From start to end of the Food is Medicine congressional roundtable, the room was full of energy.
One reason for the excitement was that this was one of the first times many students and guests had attended an in-person campus event. Not to mention, we were all excited to hear from the congressional representatives influencing federal food and nutrition policy and from the leaders who were implementing Food is Medicine programs at Boston organizations.
On Friday, March 4, 2022 Representatives Jim McGovern (D-MA), Rep. Ed Perlmutter (D-CO), Mark DeSaulnier (D-CA), and their offices visited the Friedman school to speak with experts in food is medicine. Represented in the discussion were brilliant minds from the Friedman School, Center For Health Law and Policy Innovation (CHLPI) at Harvard, Community Care Cooperative, Greater Boston Food Bank, Hunger to Health Collaborative, Mass Law Reform Institute, and Project Bread. At the invitation of the Representatives, Friedman students Sylara Marie Cruz, Mengxi Du, Julia Hesse-Fong, Kurt Hager, Meghan O'Hearn, Lu Wang, and Hannah Weisman attended and participated in discussion.
As a Friedman student, the knowledge that food systems are incredibly entangled with other systems and infrastructure lies at the core of my studies. So, I was thrilled to hear about the scope of the work that the congressional committee is doing to address food and nutrition security in the US. The committee has not only hosted hearings on clearly related topics like food is medicine, but also topics like technology, which are less obviously related to nutrition. The committee has also met with a variety of high-level representatives—from Department of Energy to the Department of Transportation—to discuss how each Department could contribute to achieving food and nutrition security. Improving nutrition insecurity requires fighting hunger and improving food access, and as Erin McAleer from Project Bread put it—it’s not just about food.
This made me wonder: what more can policymakers and organizations do to improve food and nutrition security?
In the rest of the conversation, I kept hearing about two main action areas that need our attention.
The first is building federal support to scale up Food is Medicine interventions at the national level. These interventions can be constructed in concert with core anti-hunger programs like SNAP, and can encompass interventions from produce prescription programs to medically tailored meals. An estimated 6 million Americans are eligible for medically tailored meals.
The second is translating hunger into healthcare. While 38 million Americans are nutrition insecure, over 40% of US adults experience obesityi. Despite the number of Americans suffering from diet-related illness, the National Institute of Health (NIH) spends just 5% of its budget on nutrition researchii. In addition, most doctors aren’t required to spend much time dedicated to nutrition in their medical education, even though a large number of cardiometabolic and cardiovascular diseases can be addressed with better diet. Introducing a nutrition education requirement could translate to medical practitioners better equipped to advise and direct patients to the resources needed to access nutritional health.

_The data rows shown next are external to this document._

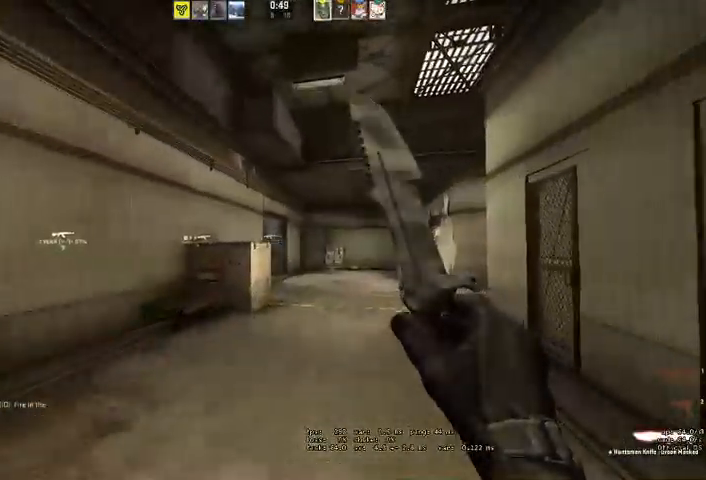
Gameplay with keyboard and mouse; each line is a JSON object with the keys and mouse buttons held at the frame after it. "events" lists presses ("down") and releases ("up") of "a", "ctrl", "d", "e", "q", "s", "shift", "space", "w", "mouse_left", "mouse_wheel", "mouse_right", "mouse_mb4" and "mouse_mb5" between this image and that frame as [ms after this image, input, new state], when the widget could be followed in between. "mouse_left", "mouse_wheel", "mouse_right", "mouse_mb4", "mouse_mb5" = the "left", "wheel", "right", "mb4", "mb5" buttons of the "mouse" list. No other keys are recorded. "wheel" means that the mouse wheel is clicked or scrolled. Mouse movement is not recorded.
{"keys": ["w"], "mouse": [], "events": [[167, "d", "down"], [200, "mouse_mb5", "up"], [300, "d", "up"], [400, "q", "down"], [433, "q", "up"]]}
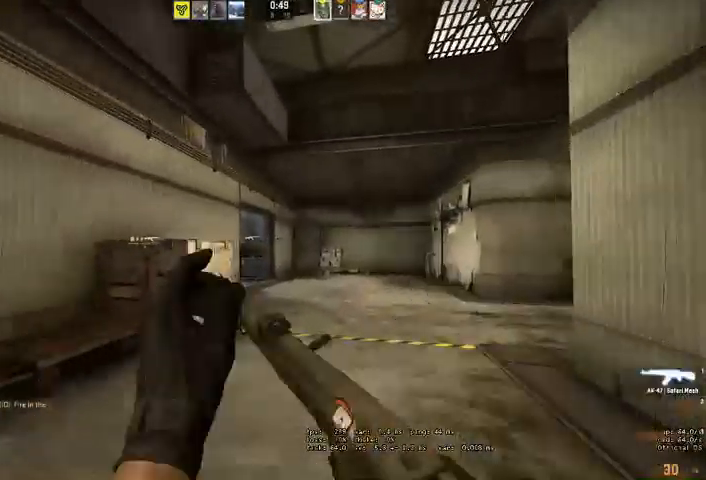
{"keys": ["w"], "mouse": [], "events": [[33, "q", "down"], [67, "q", "up"]]}
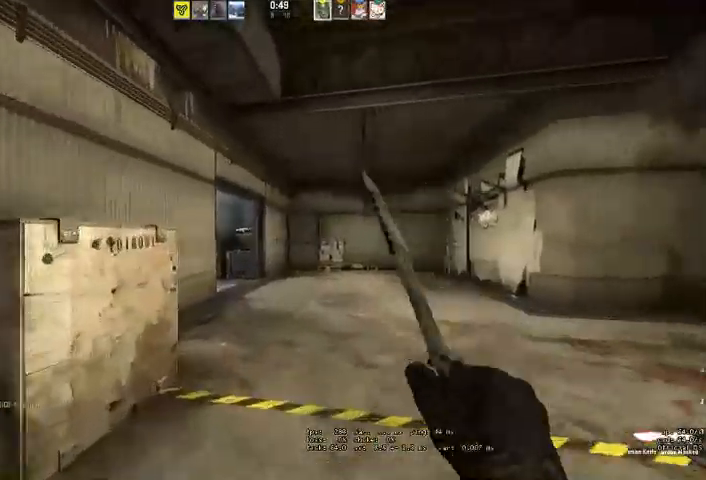
{"keys": ["d", "w"], "mouse": []}
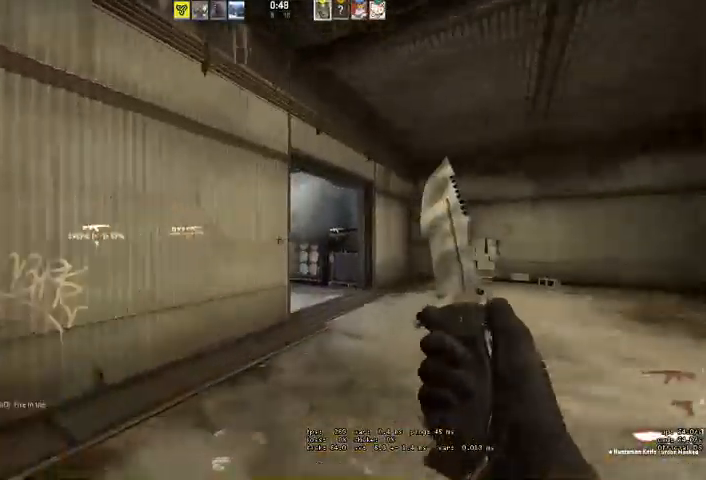
{"keys": ["d", "w"], "mouse": [], "events": []}
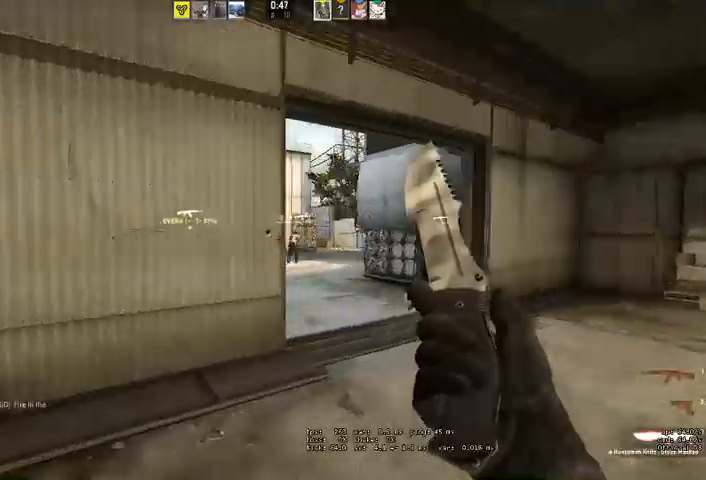
{"keys": ["d", "w"], "mouse": [], "events": [[133, "d", "up"], [267, "d", "down"], [300, "q", "down"], [367, "q", "up"]]}
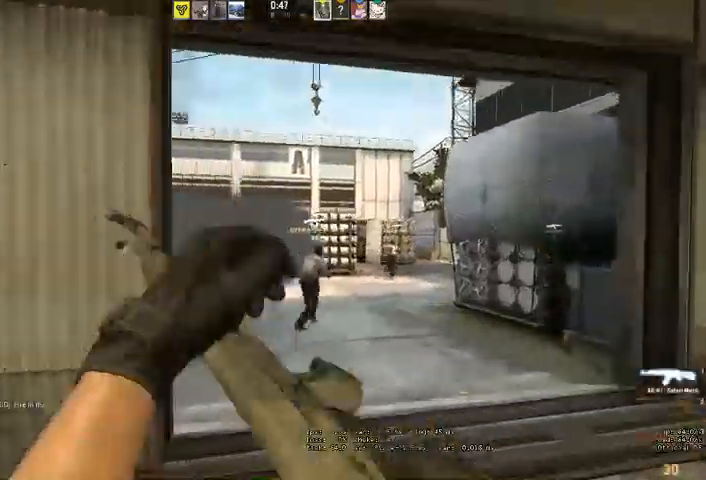
{"keys": ["d", "w"], "mouse": [], "events": []}
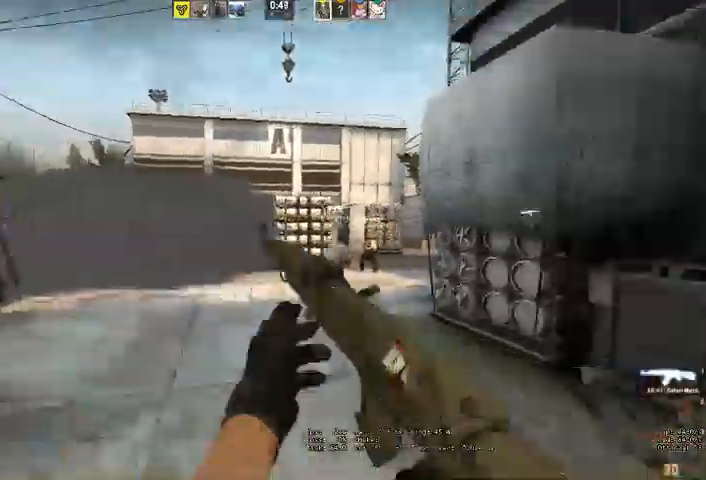
{"keys": ["a", "w"], "mouse": []}
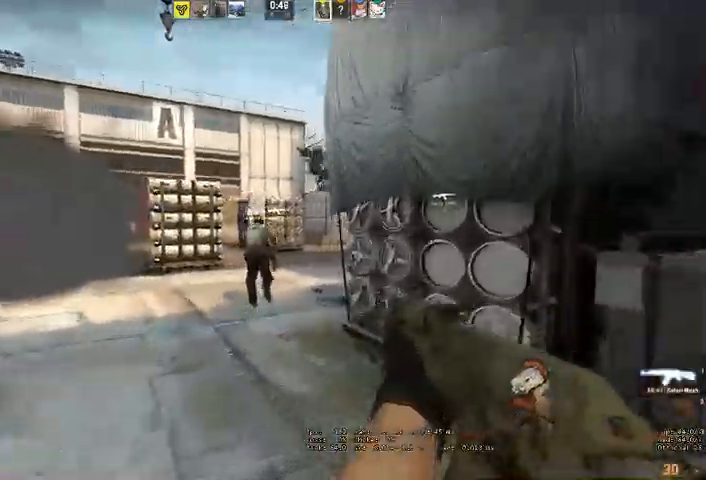
{"keys": ["w"], "mouse": []}
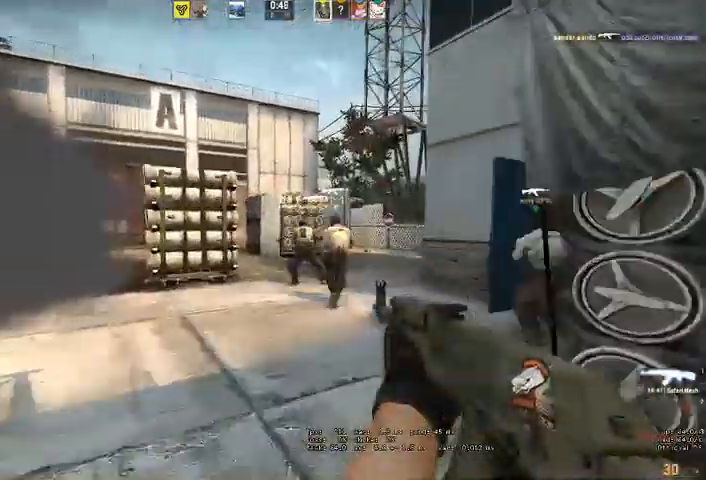
{"keys": ["a", "w"], "mouse": [], "events": [[300, "a", "down"]]}
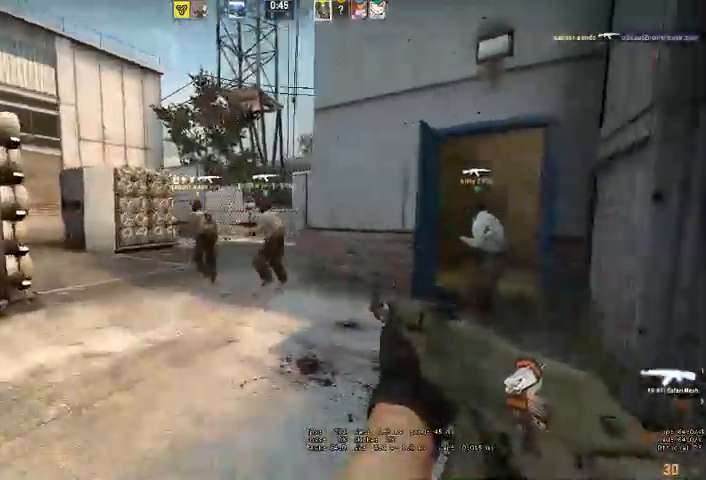
{"keys": ["d", "w"], "mouse": []}
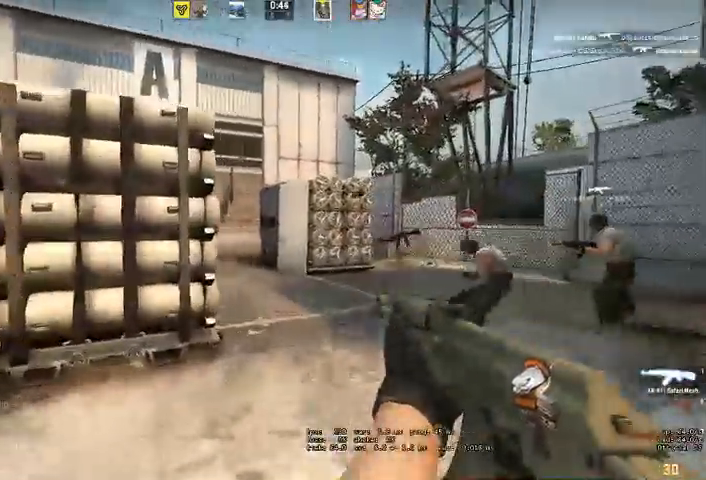
{"keys": ["d", "w"], "mouse": []}
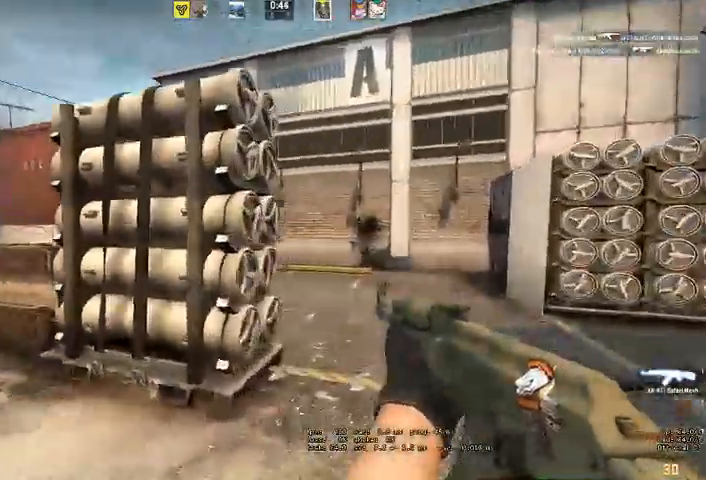
{"keys": ["d"], "mouse": ["left"]}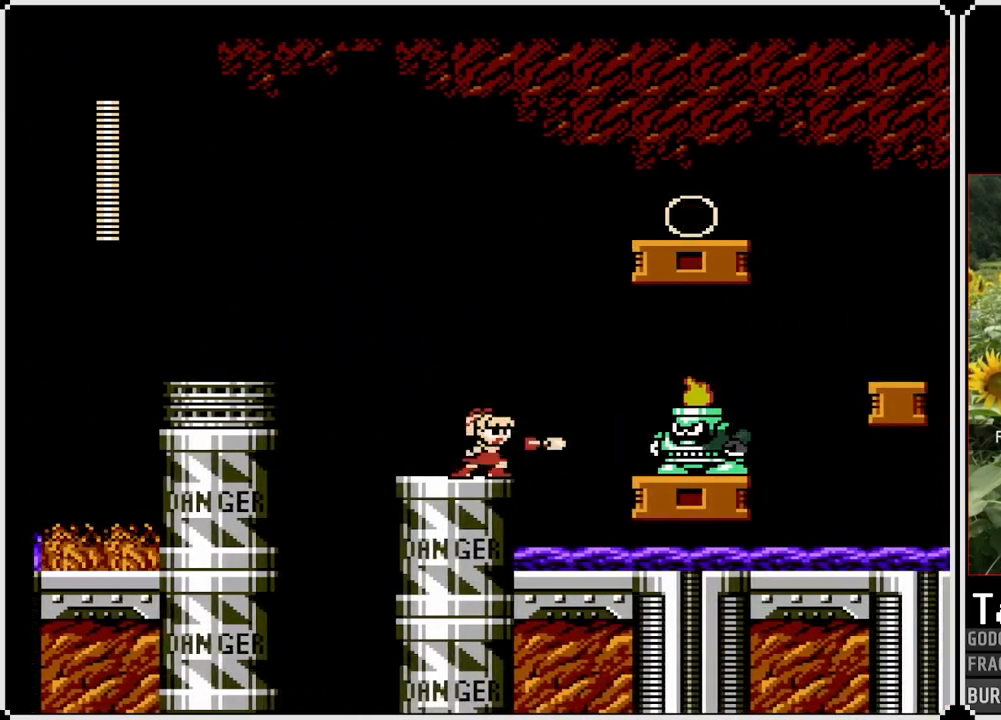
Gameplay with a controller (PlayStation layout); each line is a JSON object with the inputs held at the frame after it. "events" lists button and stick changes between this image and that frame as [ms after this image, input, new state], when the widget could be followed in between. Not read: L3 R3.
{"buttons": ["CROSS", "SQUARE", "DPAD_RIGHT"], "left_stick": "center", "right_stick": "center", "events": [[33, "SQUARE", "up"], [83, "SQUARE", "down"], [167, "SQUARE", "up"], [250, "SQUARE", "down"], [317, "SQUARE", "up"], [367, "DPAD_RIGHT", "down"], [367, "SQUARE", "down"], [433, "CROSS", "down"]]}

Investing in these Food is Medicine initiatives has the potential to prevent 1.1 million hospitalizations and save $39 billion in healthcare spending, according to Tufts researchers at the roundtable.
There is one other action area for all stakeholders in the food and nutrition security movement: cross-sectoral collaboration.
Friedman initiatives like the Federal Nutrition Advisory Coalition and the Food Nutrition Innovation Institute make me optimistic this is happening at Tufts. And after hearing the congressional representatives and the Boston leaders share and express support for each other’s work, I am optimistic that collaboration between government and industry is happening in Massachusetts and beyond.
i. Feeding America. “Facts about hunger in America.”
ii. Federal Nutrition Advisory Coalition. “Advancing Nutrition Science.”
Author Julia Hesse-Fong (’23) is a first-year student in the Agriculture Food and Environment Program. She is interested in food system sustainability, nutrition security and food justice.